YOUR TASK:
How many lines of the records below contain the string "pixels"? Reply with the number alone.

***** RECORDS FOR PROCESSING

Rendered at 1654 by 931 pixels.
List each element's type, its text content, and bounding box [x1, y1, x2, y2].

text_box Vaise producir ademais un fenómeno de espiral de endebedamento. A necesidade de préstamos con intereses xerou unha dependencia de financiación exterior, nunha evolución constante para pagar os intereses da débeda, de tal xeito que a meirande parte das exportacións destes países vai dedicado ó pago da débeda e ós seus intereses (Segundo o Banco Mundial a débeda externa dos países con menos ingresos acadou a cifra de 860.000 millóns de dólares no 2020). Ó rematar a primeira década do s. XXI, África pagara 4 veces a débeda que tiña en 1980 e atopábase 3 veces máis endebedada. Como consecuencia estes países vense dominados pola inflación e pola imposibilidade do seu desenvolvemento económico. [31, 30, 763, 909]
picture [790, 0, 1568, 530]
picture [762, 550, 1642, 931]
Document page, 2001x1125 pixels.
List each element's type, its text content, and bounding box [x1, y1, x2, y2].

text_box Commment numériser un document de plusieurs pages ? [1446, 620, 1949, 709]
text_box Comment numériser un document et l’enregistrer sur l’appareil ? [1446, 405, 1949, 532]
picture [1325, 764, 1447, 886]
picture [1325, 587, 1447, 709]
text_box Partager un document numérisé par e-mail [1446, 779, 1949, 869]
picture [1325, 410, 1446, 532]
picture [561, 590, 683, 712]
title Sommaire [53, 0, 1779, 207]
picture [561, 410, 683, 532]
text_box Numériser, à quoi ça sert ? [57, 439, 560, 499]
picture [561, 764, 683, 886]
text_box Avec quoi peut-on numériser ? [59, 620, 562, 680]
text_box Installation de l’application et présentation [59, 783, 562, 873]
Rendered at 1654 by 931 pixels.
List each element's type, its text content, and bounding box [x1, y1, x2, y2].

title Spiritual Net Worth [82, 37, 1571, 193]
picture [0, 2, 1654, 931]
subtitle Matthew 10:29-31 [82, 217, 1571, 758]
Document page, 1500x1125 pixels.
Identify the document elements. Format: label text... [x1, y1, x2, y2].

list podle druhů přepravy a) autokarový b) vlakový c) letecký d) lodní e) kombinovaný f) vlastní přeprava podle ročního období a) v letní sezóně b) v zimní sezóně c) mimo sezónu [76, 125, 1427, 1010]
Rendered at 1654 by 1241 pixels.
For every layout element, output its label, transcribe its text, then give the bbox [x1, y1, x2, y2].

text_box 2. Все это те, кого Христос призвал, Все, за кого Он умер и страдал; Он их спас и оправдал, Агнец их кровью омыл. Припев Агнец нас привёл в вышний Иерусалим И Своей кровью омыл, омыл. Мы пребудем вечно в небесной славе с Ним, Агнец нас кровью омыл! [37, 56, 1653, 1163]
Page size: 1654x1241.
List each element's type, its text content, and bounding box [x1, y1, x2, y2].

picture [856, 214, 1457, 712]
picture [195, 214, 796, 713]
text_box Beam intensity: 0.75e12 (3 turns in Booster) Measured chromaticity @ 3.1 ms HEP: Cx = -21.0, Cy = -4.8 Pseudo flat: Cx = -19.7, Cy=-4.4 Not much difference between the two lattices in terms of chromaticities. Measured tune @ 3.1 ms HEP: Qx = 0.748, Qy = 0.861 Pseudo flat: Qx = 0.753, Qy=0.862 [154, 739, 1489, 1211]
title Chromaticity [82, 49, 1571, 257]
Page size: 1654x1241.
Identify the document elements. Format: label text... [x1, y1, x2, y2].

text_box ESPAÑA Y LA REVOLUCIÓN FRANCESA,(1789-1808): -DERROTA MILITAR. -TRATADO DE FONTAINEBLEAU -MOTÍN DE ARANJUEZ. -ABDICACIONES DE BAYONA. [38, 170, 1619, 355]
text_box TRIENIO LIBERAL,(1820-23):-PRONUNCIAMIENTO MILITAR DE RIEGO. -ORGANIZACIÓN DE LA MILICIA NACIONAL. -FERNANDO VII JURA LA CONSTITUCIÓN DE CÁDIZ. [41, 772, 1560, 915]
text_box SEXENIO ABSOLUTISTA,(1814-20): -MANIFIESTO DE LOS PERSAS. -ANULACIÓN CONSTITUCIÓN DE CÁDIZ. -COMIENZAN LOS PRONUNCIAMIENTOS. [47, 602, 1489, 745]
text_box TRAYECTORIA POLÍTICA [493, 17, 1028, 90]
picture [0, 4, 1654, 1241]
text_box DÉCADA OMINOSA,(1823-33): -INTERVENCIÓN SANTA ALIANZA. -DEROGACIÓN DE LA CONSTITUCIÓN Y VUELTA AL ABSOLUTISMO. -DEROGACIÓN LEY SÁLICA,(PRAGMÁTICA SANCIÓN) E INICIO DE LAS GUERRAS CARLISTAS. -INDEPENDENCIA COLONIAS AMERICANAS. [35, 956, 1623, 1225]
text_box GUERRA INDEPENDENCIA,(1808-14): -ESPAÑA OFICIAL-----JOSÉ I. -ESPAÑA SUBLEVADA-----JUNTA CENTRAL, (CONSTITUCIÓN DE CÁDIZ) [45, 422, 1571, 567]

**********

FINAL RESULT:
5